**REQUEST:**
Can you extract every line of the listing below and reproduce each one word for word, with its field name and value unchanged?

[Data items]
==============================

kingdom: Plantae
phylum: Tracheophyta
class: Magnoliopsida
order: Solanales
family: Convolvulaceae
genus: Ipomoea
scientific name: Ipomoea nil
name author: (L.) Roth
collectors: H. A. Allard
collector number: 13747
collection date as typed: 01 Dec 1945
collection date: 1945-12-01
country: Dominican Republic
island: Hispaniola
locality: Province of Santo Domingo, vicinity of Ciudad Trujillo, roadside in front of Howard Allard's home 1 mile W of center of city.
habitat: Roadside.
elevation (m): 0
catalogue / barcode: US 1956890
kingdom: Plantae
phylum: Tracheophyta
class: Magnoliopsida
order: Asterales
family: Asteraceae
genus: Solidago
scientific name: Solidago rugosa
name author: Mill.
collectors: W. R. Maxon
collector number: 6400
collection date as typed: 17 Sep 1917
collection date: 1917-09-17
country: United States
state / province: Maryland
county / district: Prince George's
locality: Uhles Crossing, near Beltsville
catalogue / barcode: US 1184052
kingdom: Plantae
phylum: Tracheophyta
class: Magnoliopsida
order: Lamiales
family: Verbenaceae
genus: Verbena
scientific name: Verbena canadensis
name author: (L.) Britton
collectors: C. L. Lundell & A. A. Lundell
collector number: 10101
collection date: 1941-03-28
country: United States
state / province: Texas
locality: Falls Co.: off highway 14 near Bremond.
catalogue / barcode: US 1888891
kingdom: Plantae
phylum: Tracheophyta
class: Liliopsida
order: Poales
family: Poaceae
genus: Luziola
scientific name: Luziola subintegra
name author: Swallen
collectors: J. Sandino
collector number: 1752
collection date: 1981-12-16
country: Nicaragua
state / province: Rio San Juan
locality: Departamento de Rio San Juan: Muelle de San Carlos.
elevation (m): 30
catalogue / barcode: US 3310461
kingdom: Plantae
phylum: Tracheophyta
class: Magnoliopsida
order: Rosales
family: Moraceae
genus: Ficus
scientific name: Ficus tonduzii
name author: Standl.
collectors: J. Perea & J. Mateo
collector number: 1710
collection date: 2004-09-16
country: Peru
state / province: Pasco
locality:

==============================

**WRITTEN RESPONSE:**
kingdom: Plantae
phylum: Tracheophyta
class: Magnoliopsida
order: Solanales
family: Convolvulaceae
genus: Ipomoea
scientific name: Ipomoea nil
name author: (L.) Roth
collectors: H. A. Allard
collector number: 13747
collection date as typed: 01 Dec 1945
collection date: 1945-12-01
country: Dominican Republic
island: Hispaniola
locality: Province of Santo Domingo, vicinity of Ciudad Trujillo, roadside in front of Howard Allard's home 1 mile W of center of city.
habitat: Roadside.
elevation (m): 0
catalogue / barcode: US 1956890
kingdom: Plantae
phylum: Tracheophyta
class: Magnoliopsida
order: Asterales
family: Asteraceae
genus: Solidago
scientific name: Solidago rugosa
name author: Mill.
collectors: W. R. Maxon
collector number: 6400
collection date as typed: 17 Sep 1917
collection date: 1917-09-17
country: United States
state / province: Maryland
county / district: Prince George's
locality: Uhles Crossing, near Beltsville
catalogue / barcode: US 1184052
kingdom: Plantae
phylum: Tracheophyta
class: Magnoliopsida
order: Lamiales
family: Verbenaceae
genus: Verbena
scientific name: Verbena canadensis
name author: (L.) Britton
collectors: C. L. Lundell & A. A. Lundell
collector number: 10101
collection date: 1941-03-28
country: United States
state / province: Texas
locality: Falls Co.: off highway 14 near Bremond.
catalogue / barcode: US 1888891
kingdom: Plantae
phylum: Tracheophyta
class: Liliopsida
order: Poales
family: Poaceae
genus: Luziola
scientific name: Luziola subintegra
name author: Swallen
collectors: J. Sandino
collector number: 1752
collection date: 1981-12-16
country: Nicaragua
state / province: Rio San Juan
locality: Departamento de Rio San Juan: Muelle de San Carlos.
elevation (m): 30
catalogue / barcode: US 3310461
kingdom: Plantae
phylum: Tracheophyta
class: Magnoliopsida
order: Rosales
family: Moraceae
genus: Ficus
scientific name: Ficus tonduzii
name author: Standl.
collectors: J. Perea & J. Mateo
collector number: 1710
collection date: 2004-09-16
country: Peru
state / province: Pasco
locality:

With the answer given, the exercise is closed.